In this study, a double-phase dynamic contrast enhancement was used to quantitatively assess the enhanement features of GCTs, SCs, and SSs in the arterial and venous phases. The enhancement parameters of GCTs, SCs, and SSs were compared in the different contrast-enhanced phases. In the arterial phase, different enhancements were found among the three tumor types, with GCTs showing far higher enhancement than the two other tumor types, and with SSs showing higher enhancement than SCs. The reason for this might be that GCTs are often hypervascular (17-19). GCTs in bones are associated with great vascularity, and are supported by the expression of vascular endothelial growth factors (20). Imaging contrast agents can flow into the tumor tissue in a shorter amount of time. In the portal venous phase, all the cases across the three groups appeared as gradually enhancement. The enhancement index of the GCTs was still higher than that of the SCs and SSs. GCTs and the other two tumors were all gradually enhanced, with varying degrees of enhancement. The Emax value of the GCTs was higher than those of the SSs and SCs. There was also a small amount of overlap among the EIa, EIv, and Emax values between GCTs and SSs. The Emax values had superior sensitivity and specificity for GCTs than for SCs and SSs. Based on this approach and the use ROC analysis, we defined Emax > 46.50 (HU) as the optimal cut-off values in predicting GCTs. The results of our study demonstrated that the Emax plays a very important role in the accuracy of the diagnosis of sacral GCTs compared with the roles of other contrast parameters.

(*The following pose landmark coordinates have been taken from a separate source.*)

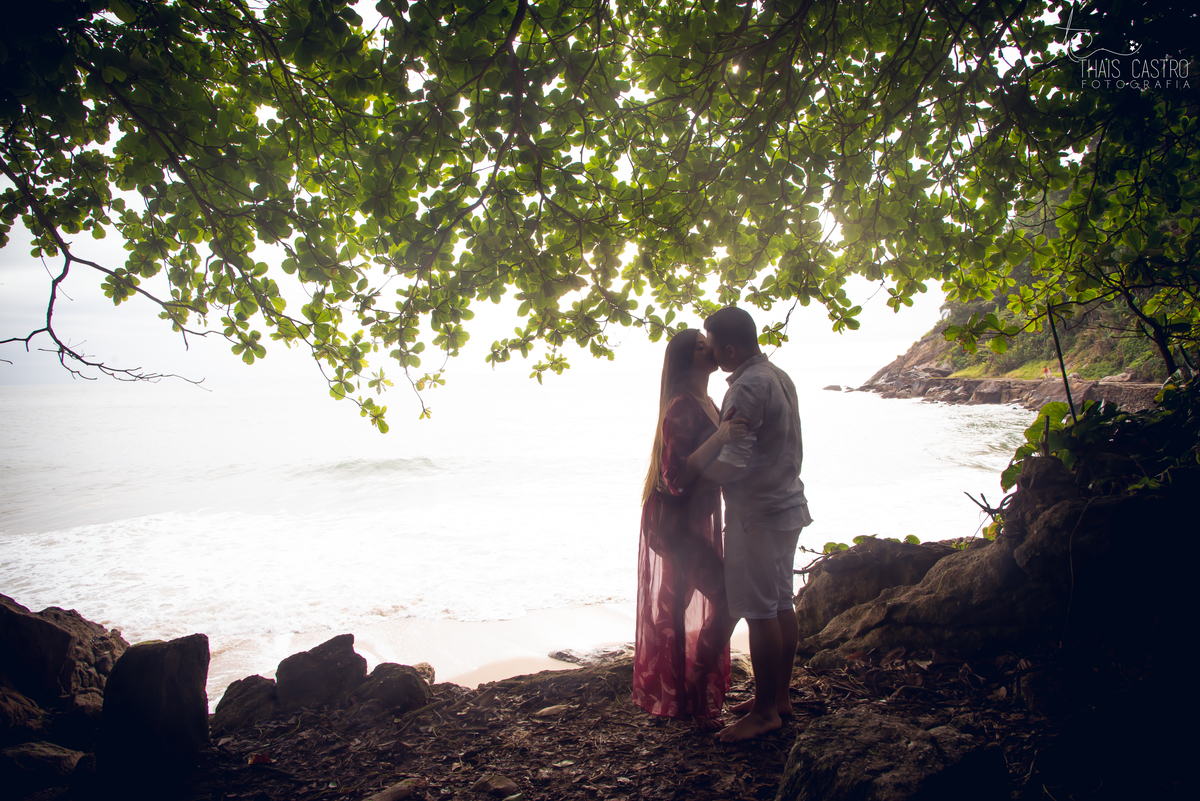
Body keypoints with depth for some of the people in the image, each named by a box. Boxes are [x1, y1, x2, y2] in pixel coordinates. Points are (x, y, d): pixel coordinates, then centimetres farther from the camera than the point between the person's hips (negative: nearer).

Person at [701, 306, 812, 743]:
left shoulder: (747, 387, -20)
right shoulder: (778, 376, 12)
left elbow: (733, 464, -24)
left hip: (758, 513, -10)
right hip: (786, 503, 10)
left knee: (760, 612, -2)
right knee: (781, 603, 16)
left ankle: (765, 712, 8)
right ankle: (780, 695, 27)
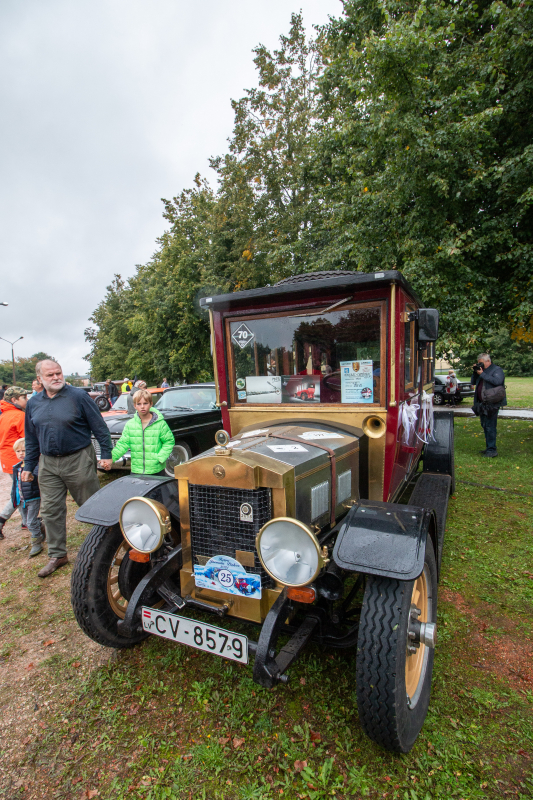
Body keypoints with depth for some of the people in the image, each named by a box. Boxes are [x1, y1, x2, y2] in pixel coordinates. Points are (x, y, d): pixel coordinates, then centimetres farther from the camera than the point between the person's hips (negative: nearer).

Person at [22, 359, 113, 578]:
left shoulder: (78, 396, -9)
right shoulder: (33, 403, 8)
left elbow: (99, 427, -7)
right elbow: (31, 438, 16)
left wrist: (106, 453, -9)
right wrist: (28, 466, 16)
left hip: (78, 461, -5)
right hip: (48, 464, 5)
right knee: (50, 510, 10)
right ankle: (57, 555, 25)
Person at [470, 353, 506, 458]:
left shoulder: (497, 370, -4)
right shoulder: (481, 370, 17)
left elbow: (497, 381, -22)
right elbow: (473, 382, 22)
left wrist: (482, 374, -16)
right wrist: (475, 372, 7)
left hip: (491, 404, -8)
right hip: (482, 404, 8)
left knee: (490, 426, -10)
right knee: (485, 425, 14)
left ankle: (492, 450, -6)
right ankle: (488, 448, 24)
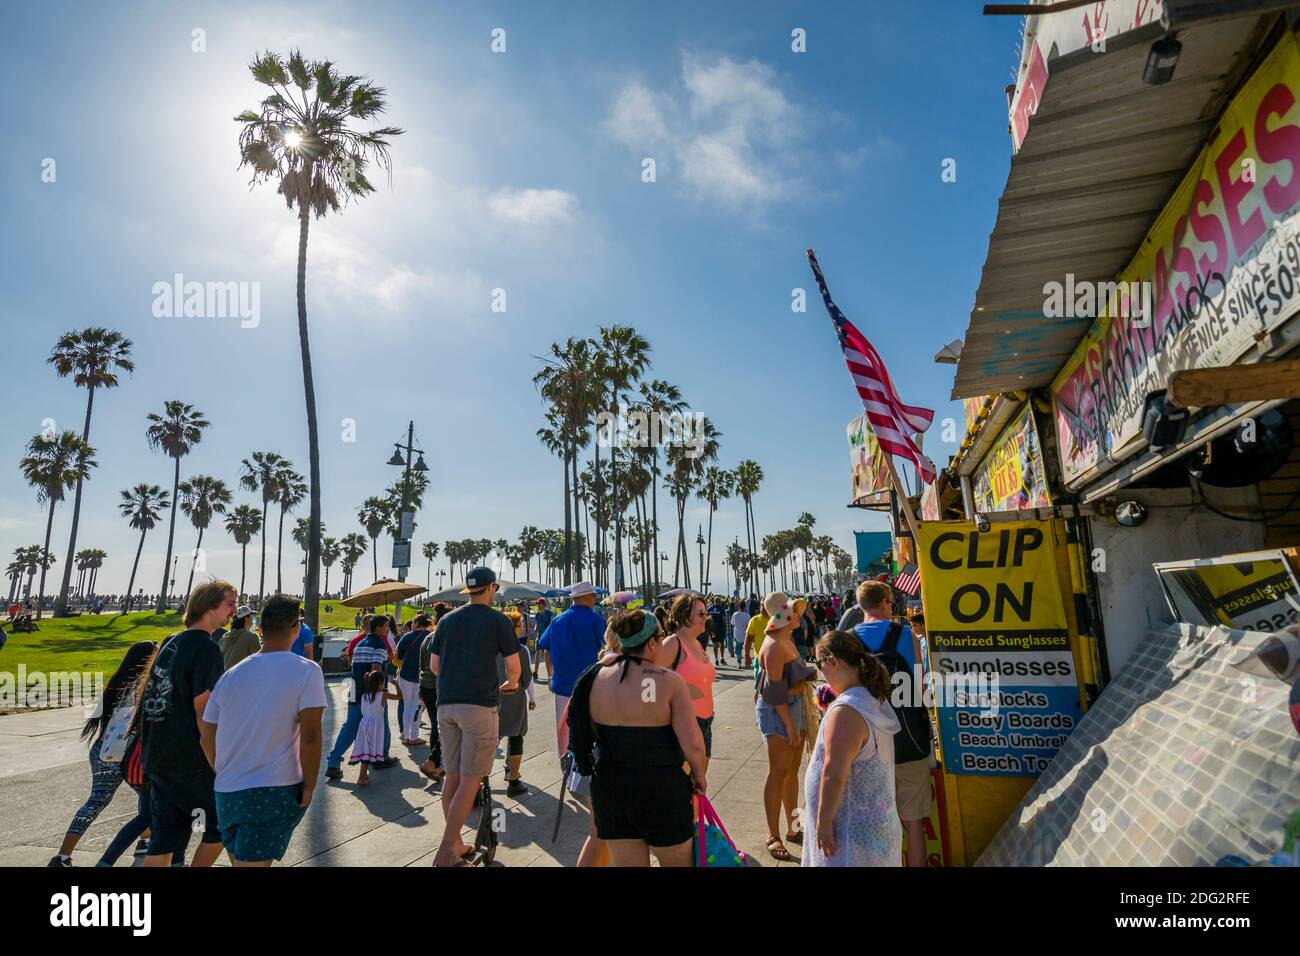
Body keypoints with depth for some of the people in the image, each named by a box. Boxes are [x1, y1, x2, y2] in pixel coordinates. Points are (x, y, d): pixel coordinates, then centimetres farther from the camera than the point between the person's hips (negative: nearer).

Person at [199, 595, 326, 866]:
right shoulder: (306, 670, -12)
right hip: (276, 792, -5)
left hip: (227, 793, 6)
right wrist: (308, 787, -7)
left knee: (239, 859, 24)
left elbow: (207, 739, 11)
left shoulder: (231, 674, 5)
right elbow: (310, 736, -18)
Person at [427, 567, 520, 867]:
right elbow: (514, 667, -3)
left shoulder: (447, 620, 11)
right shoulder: (498, 620, -3)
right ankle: (445, 853, -1)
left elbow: (434, 665, 15)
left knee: (452, 776, 14)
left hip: (446, 704, 6)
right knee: (470, 781, 0)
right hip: (480, 705, -5)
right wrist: (510, 684, 18)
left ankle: (455, 845, 25)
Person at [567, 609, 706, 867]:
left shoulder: (595, 678, -3)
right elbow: (692, 744, -20)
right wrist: (698, 774, -1)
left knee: (626, 862, 19)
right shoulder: (668, 681, -16)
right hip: (659, 791, -4)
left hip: (608, 787, 4)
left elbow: (574, 725, 7)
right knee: (678, 861, 19)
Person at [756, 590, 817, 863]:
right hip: (777, 714, -9)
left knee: (792, 771, 16)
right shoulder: (774, 646, -19)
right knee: (778, 772, -2)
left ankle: (792, 827, 28)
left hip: (794, 710, 9)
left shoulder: (787, 641, 10)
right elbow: (775, 690, -21)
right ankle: (773, 836, 8)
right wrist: (789, 725, -21)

There were some limitations that affected our current study. First, the number of patients that were included in this study was relatively small. More cases and multi-institutional studies are needed to further confirm our findings. Second, although we used contrast-enhanced CT to assess the features of GCTs, SCs and SSs, the calculation formula used may not be the perfect approach for evaluating the hemodynamics of tumors. MRI perfusion weighted imaging might be an accurate way to evaluate the angiogenesis of tumors (21). This method can be used to study the state of intratumoral vessels in the future. Third, we did not complete point-by-point analysis of the histopathologic changes in the GCTs with the strong enhancement areas.

In conclusion, sacral GCTs demonstrate distinctive features on enhanced CT compared to SCs and SSs. The enhancement characteristics of GCTs can be quantitatively analyzed by enhancement indexes (EIa and EIv) and Emax values. The Emax value of the GCTs was clearly higher than those of the other two tumor types. Quantitative analysis of the characteristics contrast-enhanced CT is a useful method for diagnosing sacral GCTs and can differentiate GCTs from SCs and SSs.